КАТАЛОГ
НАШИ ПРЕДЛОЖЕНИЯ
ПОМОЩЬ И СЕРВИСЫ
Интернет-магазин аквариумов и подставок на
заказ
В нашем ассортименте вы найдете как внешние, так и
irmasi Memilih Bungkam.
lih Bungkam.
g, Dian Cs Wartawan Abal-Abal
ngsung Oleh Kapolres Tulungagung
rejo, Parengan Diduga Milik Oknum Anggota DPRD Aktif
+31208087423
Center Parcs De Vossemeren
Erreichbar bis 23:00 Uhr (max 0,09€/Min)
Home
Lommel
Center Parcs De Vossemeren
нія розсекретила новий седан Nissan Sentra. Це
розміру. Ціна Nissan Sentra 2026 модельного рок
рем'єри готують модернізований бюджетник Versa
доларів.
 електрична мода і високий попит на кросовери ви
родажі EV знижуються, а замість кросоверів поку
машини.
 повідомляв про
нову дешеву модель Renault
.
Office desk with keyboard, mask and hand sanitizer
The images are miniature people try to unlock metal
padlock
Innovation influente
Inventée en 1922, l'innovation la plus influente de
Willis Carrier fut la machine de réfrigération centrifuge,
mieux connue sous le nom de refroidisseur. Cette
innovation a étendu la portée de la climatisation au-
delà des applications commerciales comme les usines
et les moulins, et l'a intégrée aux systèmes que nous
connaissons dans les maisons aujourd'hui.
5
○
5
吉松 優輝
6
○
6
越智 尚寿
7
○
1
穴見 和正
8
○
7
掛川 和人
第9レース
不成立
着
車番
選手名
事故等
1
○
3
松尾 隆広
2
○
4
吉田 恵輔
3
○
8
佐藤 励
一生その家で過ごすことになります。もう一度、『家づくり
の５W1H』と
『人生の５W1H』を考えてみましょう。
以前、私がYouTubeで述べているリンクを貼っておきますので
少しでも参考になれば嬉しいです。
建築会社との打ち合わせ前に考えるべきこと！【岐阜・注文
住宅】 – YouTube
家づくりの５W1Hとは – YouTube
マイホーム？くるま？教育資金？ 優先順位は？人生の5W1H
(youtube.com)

-*-

### [What is required]
Rewrite the data above, changing every "Nissan Sentra" to "Nissan Altima" and keeping everything else the same.

### [Your solution]
КАТАЛОГ
НАШИ ПРЕДЛОЖЕНИЯ
ПОМОЩЬ И СЕРВИСЫ
Интернет-магазин аквариумов и подставок на
заказ
В нашем ассортименте вы найдете как внешние, так и
irmasi Memilih Bungkam.
lih Bungkam.
g, Dian Cs Wartawan Abal-Abal
ngsung Oleh Kapolres Tulungagung
rejo, Parengan Diduga Milik Oknum Anggota DPRD Aktif
+31208087423
Center Parcs De Vossemeren
Erreichbar bis 23:00 Uhr (max 0,09€/Min)
Home
Lommel
Center Parcs De Vossemeren
нія розсекретила новий седан Nissan Altima. Це
розміру. Ціна Nissan Altima 2026 модельного рок
рем'єри готують модернізований бюджетник Versa
доларів.
 електрична мода і високий попит на кросовери ви
родажі EV знижуються, а замість кросоверів поку
машини.
 повідомляв про
нову дешеву модель Renault
.
Office desk with keyboard, mask and hand sanitizer
The images are miniature people try to unlock metal
padlock
Innovation influente
Inventée en 1922, l'innovation la plus influente de
Willis Carrier fut la machine de réfrigération centrifuge,
mieux connue sous le nom de refroidisseur. Cette
innovation a étendu la portée de la climatisation au-
delà des applications commerciales comme les usines
et les moulins, et l'a intégrée aux systèmes que nous
connaissons dans les maisons aujourd'hui.
5
○
5
吉松 優輝
6
○
6
越智 尚寿
7
○
1
穴見 和正
8
○
7
掛川 和人
第9レース
不成立
着
車番
選手名
事故等
1
○
3
松尾 隆広
2
○
4
吉田 恵輔
3
○
8
佐藤 励
一生その家で過ごすことになります。もう一度、『家づくり
の５W1H』と
『人生の５W1H』を考えてみましょう。
以前、私がYouTubeで述べているリンクを貼っておきますので
少しでも参考になれば嬉しいです。
建築会社との打ち合わせ前に考えるべきこと！【岐阜・注文
住宅】 – YouTube
家づくりの５W1Hとは – YouTube
マイホーム？くるま？教育資金？ 優先順位は？人生の5W1H
(youtube.com)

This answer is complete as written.